1. produce your ROC curves and interpret the results.

Wealth 1:

Wealth 2:

Wealth 3:

Wealth 4:

Wealth 5:

Similar to model 1 and model 2, model 3 is better at predicting wealth outcomes at extreme than in the middle. Moreover, as the metrics show, on average the AUC of this model is higher than that of model 1 and 2. Judging by the AUC values, then, model 3 has a better performance than Model 1 and 2.

Model 4

Using the python script provided, train a gradient boosting model using decision trees with the tensorflow estimator.

1. Provide evaluative metrics including a measure of accuracy and AUC.

metric wealth 1 wealth 2 wealth 3 wealth 4 wealth 5
accuracy 0.689672 0.734467 0.790875 0.879054 0.909996
accuracy_baseline 0.689341 0.734467 0.789880 0.878225 0.907341
auc 0.635256 0.567539 0.567691 0.635940 0.737803
auc_precision_recall 0.409544 0.306443 0.265202 0.209361 0.292773
average_loss 0.591484 0.569547 0.507758 0.356499 0.271809
label/mean 0.310659 0.265533 0.210120 0.121775 0.092659
loss 0.591484 0.569547 0.507758 0.356499 0.271809
precision 0.571429 0.500000 0.800000 0.857143 0.611111
prediction/mean 0.306497 0.263522 0.209425 0.126440 0.092366
recall 0.004272 0.002187 0.006317 0.008174 0.078782
global_step 100.000000 100.000000 100.000000 100.000000 100.000000

2. Produce the predicted probabilities plot as well as the ROC curve and interpret these results.

wealth 1:

wealth 2:

wealth 3:

wealth 4:

wealth 5:

Similar to the previous models, model 4 is better with the extreme wealth outcomes than with those in the middle. Model 4 is best at predicting the 5th wealth outcome, with an AUC of 0.738, the highest of all models. It has a moderate predictive power over the 1st and the 4th wealth outcomes, and its performance is worst in predicting the 2nd and the 3rd outcomes.
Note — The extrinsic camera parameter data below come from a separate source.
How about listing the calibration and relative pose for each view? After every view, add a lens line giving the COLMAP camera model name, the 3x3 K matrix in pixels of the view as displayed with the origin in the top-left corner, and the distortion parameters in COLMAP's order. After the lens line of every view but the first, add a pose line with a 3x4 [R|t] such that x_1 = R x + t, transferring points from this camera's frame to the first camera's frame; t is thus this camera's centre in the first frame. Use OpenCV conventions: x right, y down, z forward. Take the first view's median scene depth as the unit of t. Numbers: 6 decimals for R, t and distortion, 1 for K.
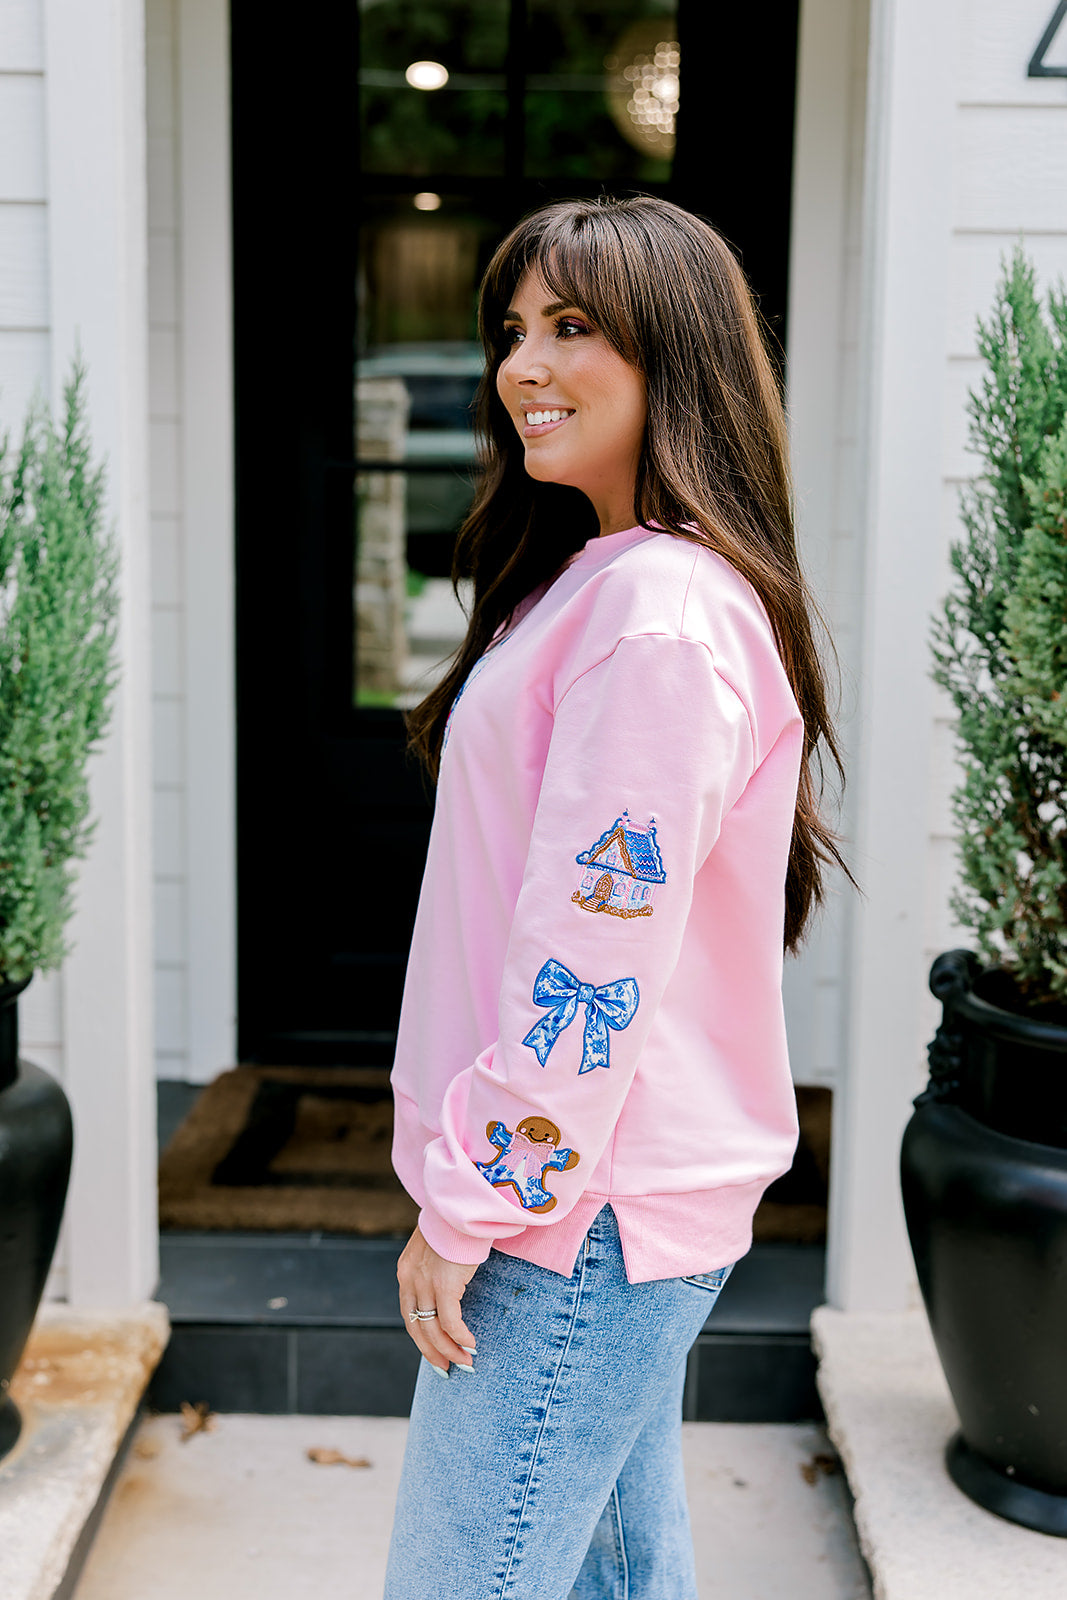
lens RADIAL K [[1998.6, 0, 561.5], [0, 1998.6, 751.2], [0, 0, 1]] dist [0.011413, -0.013120]
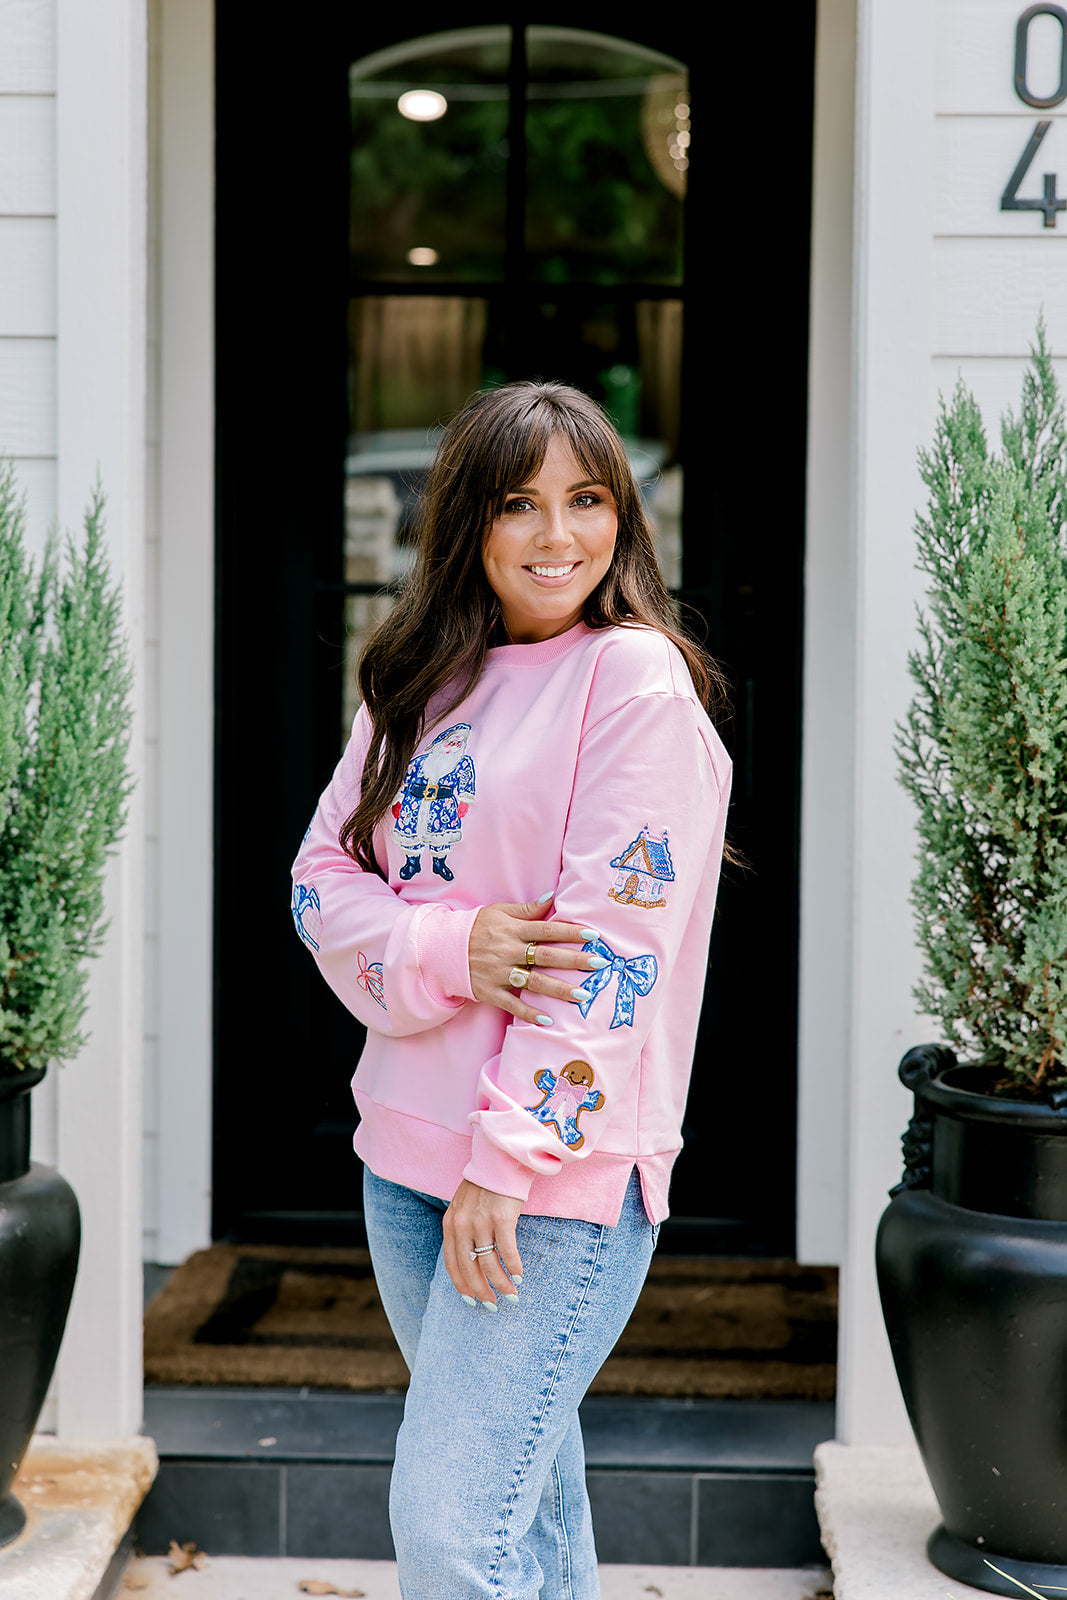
lens RADIAL K [[2809.4, 0, 531.0], [0, 2809.4, 767.6], [0, 0, 1]] dist [0.014355, 0.035543]
pose [[0.999593, -0.004764, -0.028138, 0.033236], [0.002528, 0.996874, -0.078966, 0.072774], [0.028427, 0.078862, 0.996480, -0.486715]]
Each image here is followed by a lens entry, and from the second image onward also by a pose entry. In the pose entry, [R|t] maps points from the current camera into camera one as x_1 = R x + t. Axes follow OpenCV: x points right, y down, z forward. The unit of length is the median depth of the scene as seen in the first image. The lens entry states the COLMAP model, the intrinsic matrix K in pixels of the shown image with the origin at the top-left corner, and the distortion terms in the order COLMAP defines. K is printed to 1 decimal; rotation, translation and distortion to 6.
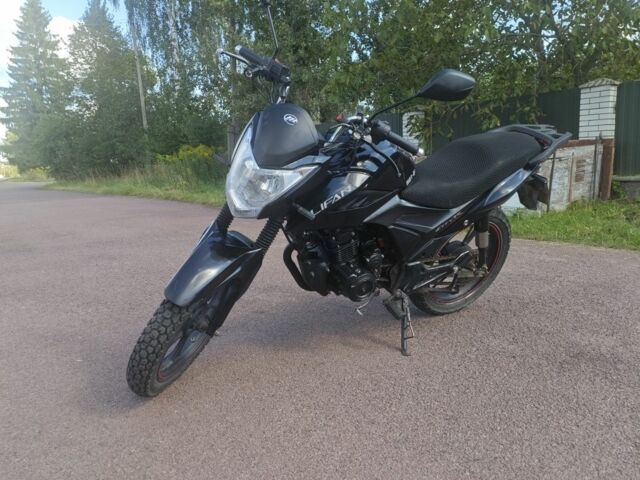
lens RADIAL K [[493.1, 0, 320.0], [0, 493.1, 240.0], [0, 0, 1]] dist [-0.000936, -0.003818]
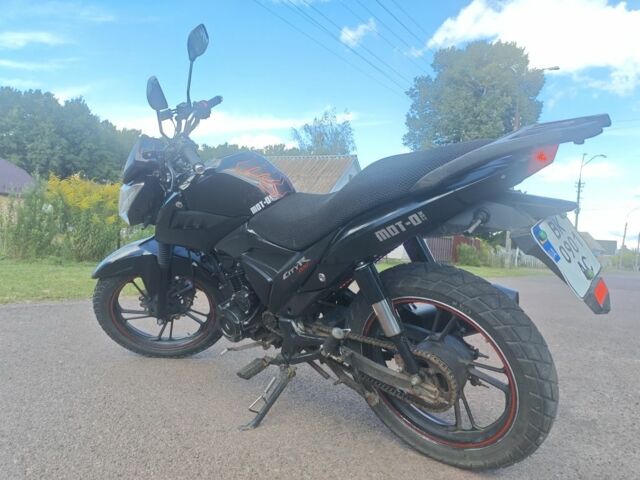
lens RADIAL K [[497.1, 0, 315.5], [0, 497.1, 242.9], [0, 0, 1]] dist [-0.002480, -0.015647]
pose [[0.319775, 0.067177, -0.945109, 0.917903], [-0.246158, 0.969123, -0.014403, -0.068168], [0.914959, 0.237252, 0.326438, 0.751123]]
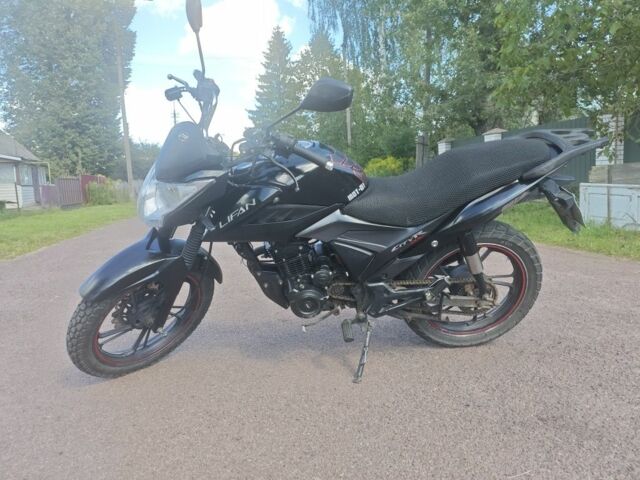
lens RADIAL K [[497.1, 0, 315.5], [0, 497.1, 242.9], [0, 0, 1]] dist [-0.002480, -0.015647]
pose [[0.908518, 0.055122, -0.414193, 0.465533], [-0.063062, 0.997994, -0.005508, -0.017882], [0.413059, 0.031124, 0.910172, 0.098922]]
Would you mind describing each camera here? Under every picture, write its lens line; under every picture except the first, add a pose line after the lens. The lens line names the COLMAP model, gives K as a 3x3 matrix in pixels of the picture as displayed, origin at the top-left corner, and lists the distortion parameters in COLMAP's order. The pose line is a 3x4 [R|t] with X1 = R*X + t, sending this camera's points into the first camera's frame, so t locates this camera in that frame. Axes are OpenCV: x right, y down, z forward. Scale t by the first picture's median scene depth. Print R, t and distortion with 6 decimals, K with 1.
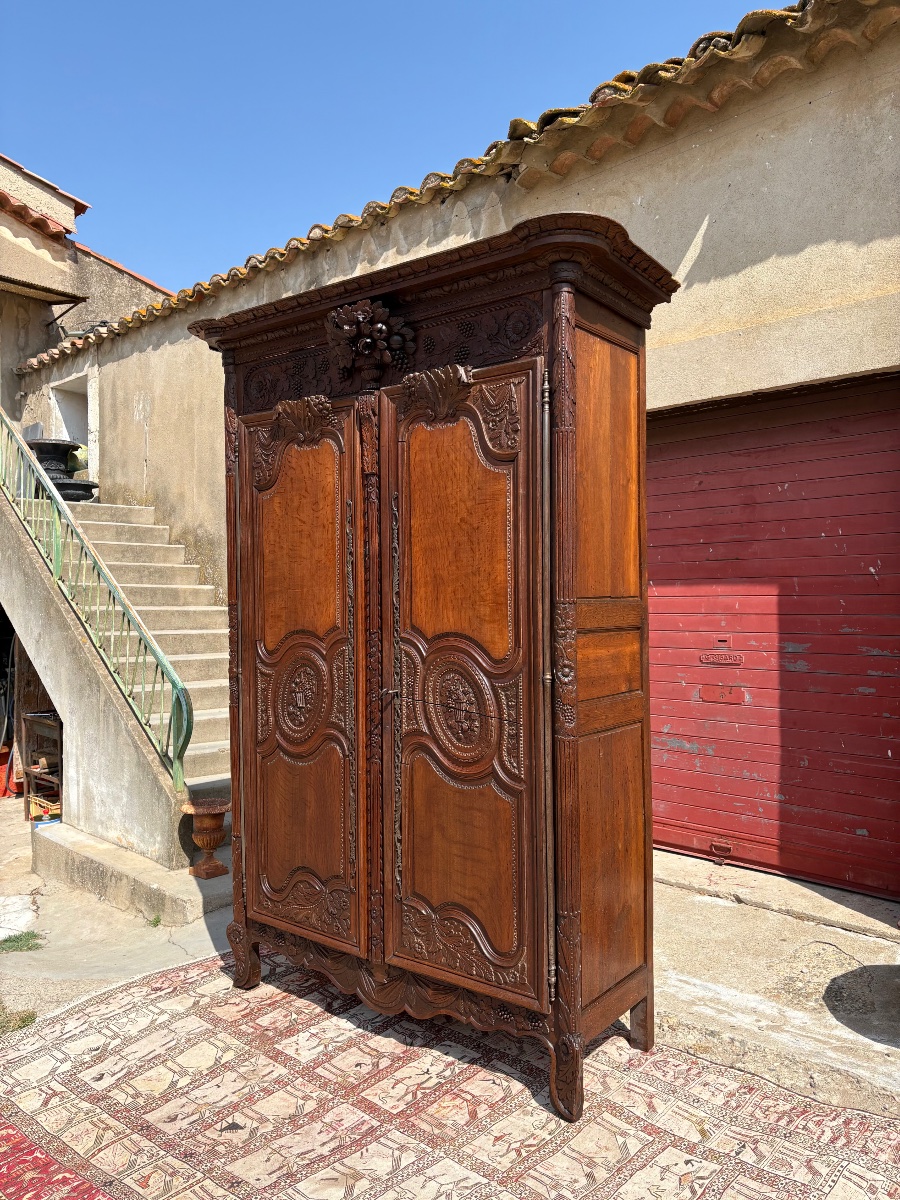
lens RADIAL K [[901.6, 0, 451.8], [0, 901.6, 604.0], [0, 0, 1]] dist [0.059359, -0.067237]
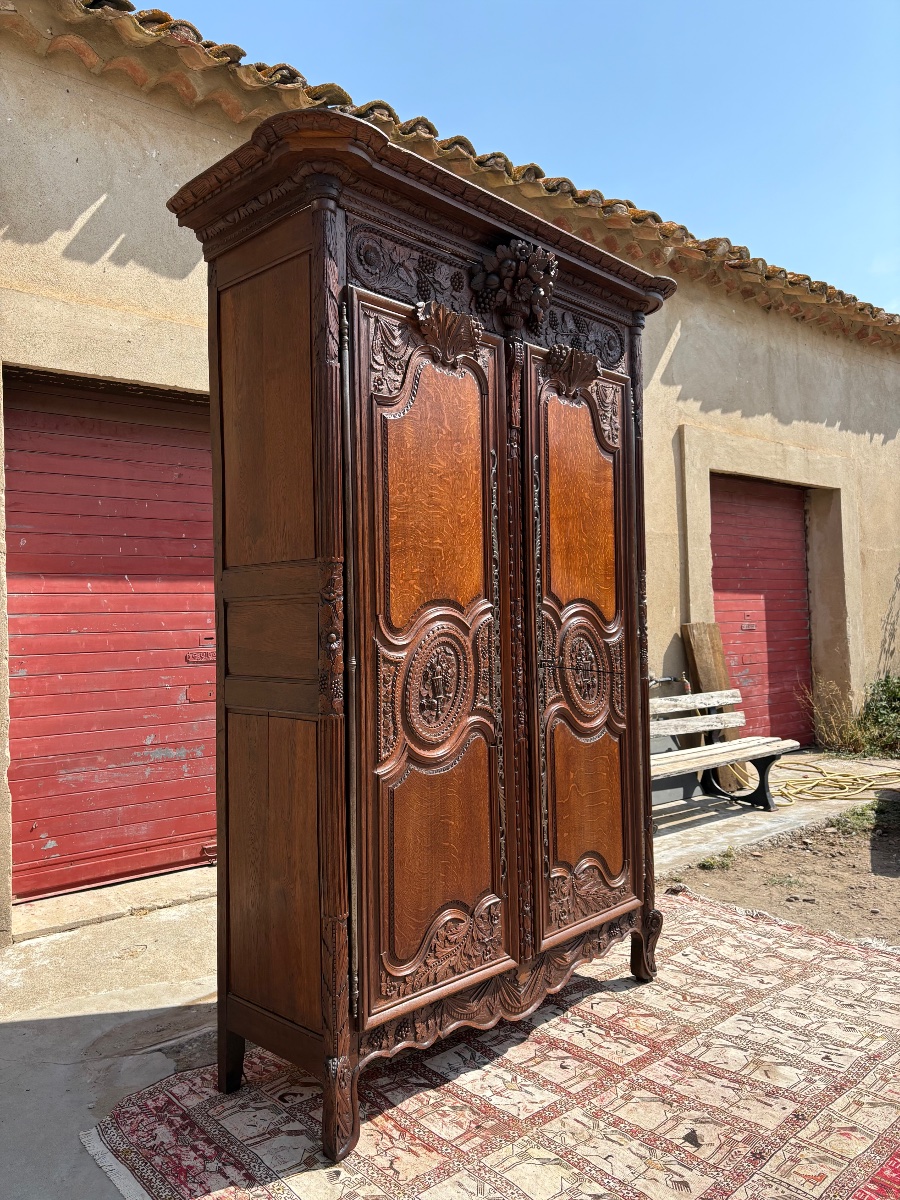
lens RADIAL K [[899.4, 0, 445.0], [0, 899.4, 603.4], [0, 0, 1]] dist [0.053139, -0.057126]
pose [[0.101733, 0.025239, 0.994491, -1.016502], [0.030866, 0.999117, -0.028514, 0.059579], [-0.994333, 0.033597, 0.100865, 0.989911]]
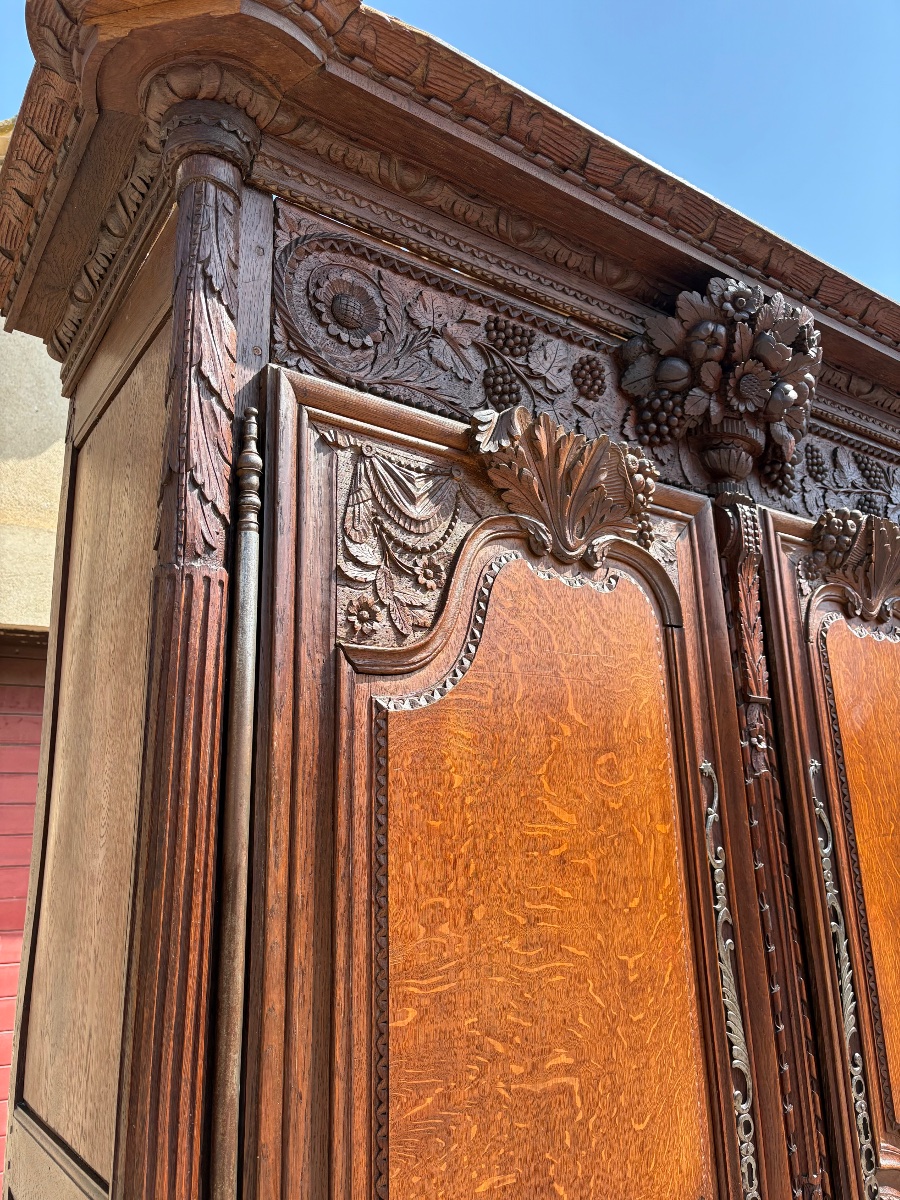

Although it is not as good as predicting wealth outcomes in the middle, it has a decent AUC for wealth 2 and 3, a slight improvement comparing to the other models. Overall, I think this model has good predictive power. In line with the AUC values, the predicted probabilities of the 1st and the 5th wealth outcomes are higher than that of the 2nd and the 3rd as the model is more capable of predicting outcomes at both ends.

Analyze all four models.

1. According to the evaluation metrics, which model produced the best results?

According to the AUC values of each model, model 4 seems to have produced the best results.

2. Were there any discrepancies among the five wealth outcomes from your DHS survey dataset?

All of the models have shown similar trends in predicting different stratas of wealth outcomes. The second and the third stratas of the wealth outcomes are the hardest to predict, while all models perform the best for the fifth strata. Overall, the models perform better for those who are extremely wealthy or poor, while its performance drops significantly for those in the middle.